Please copy the material from its first line through the line containing "order: Stylommatophora", substituting "vernacular name" for each "common name" and keeping everything else the same.

DATA SECTION.
━━━━━━━━━━━━━━━━━━━━━━━━━━━━━━
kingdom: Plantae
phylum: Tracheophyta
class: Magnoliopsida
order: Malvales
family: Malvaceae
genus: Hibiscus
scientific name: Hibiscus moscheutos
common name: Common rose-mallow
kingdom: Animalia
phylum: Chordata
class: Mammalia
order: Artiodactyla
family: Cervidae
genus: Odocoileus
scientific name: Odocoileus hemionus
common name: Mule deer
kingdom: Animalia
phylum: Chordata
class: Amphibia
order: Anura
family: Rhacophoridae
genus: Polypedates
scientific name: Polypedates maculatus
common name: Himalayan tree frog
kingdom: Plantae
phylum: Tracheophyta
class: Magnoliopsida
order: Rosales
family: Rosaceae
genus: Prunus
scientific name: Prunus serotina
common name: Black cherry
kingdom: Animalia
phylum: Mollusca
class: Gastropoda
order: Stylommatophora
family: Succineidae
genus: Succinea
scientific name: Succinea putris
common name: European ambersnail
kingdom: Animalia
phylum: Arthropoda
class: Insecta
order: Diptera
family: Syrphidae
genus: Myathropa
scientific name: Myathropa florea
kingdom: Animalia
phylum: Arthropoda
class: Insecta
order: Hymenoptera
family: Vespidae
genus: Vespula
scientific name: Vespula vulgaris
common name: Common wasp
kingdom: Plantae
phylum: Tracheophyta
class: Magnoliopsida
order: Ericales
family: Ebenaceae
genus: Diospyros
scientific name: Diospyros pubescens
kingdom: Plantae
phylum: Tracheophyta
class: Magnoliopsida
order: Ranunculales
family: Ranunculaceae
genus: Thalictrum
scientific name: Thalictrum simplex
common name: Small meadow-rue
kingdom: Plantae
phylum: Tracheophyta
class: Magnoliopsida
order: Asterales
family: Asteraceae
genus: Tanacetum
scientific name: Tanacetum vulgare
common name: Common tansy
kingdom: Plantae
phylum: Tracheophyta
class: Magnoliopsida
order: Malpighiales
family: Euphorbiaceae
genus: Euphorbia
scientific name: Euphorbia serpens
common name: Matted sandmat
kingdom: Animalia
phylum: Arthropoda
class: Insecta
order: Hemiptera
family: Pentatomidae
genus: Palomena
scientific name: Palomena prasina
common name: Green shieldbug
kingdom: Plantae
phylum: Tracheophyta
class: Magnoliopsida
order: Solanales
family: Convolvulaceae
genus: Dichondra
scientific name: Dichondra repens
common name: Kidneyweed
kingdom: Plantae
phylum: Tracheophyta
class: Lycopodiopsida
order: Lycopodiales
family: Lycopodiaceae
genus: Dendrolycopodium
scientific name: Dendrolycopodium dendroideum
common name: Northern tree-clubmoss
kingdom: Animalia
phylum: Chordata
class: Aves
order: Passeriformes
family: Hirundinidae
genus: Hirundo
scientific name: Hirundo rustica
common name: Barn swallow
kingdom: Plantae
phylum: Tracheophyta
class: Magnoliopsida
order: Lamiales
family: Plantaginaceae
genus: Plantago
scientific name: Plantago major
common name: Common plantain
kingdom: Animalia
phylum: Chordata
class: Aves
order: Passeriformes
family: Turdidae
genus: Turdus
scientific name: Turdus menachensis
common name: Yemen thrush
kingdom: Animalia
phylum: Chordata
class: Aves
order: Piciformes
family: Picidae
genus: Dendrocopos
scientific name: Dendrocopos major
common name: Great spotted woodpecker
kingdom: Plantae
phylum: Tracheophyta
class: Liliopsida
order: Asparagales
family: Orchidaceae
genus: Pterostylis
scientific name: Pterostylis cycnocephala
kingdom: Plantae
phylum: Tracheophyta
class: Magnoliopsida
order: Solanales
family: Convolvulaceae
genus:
━━━━━━━━━━━━━━━━━━━━━━━━━━━━━━
RESULT.
kingdom: Plantae
phylum: Tracheophyta
class: Magnoliopsida
order: Malvales
family: Malvaceae
genus: Hibiscus
scientific name: Hibiscus moscheutos
vernacular name: Common rose-mallow
kingdom: Animalia
phylum: Chordata
class: Mammalia
order: Artiodactyla
family: Cervidae
genus: Odocoileus
scientific name: Odocoileus hemionus
vernacular name: Mule deer
kingdom: Animalia
phylum: Chordata
class: Amphibia
order: Anura
family: Rhacophoridae
genus: Polypedates
scientific name: Polypedates maculatus
vernacular name: Himalayan tree frog
kingdom: Plantae
phylum: Tracheophyta
class: Magnoliopsida
order: Rosales
family: Rosaceae
genus: Prunus
scientific name: Prunus serotina
vernacular name: Black cherry
kingdom: Animalia
phylum: Mollusca
class: Gastropoda
order: Stylommatophora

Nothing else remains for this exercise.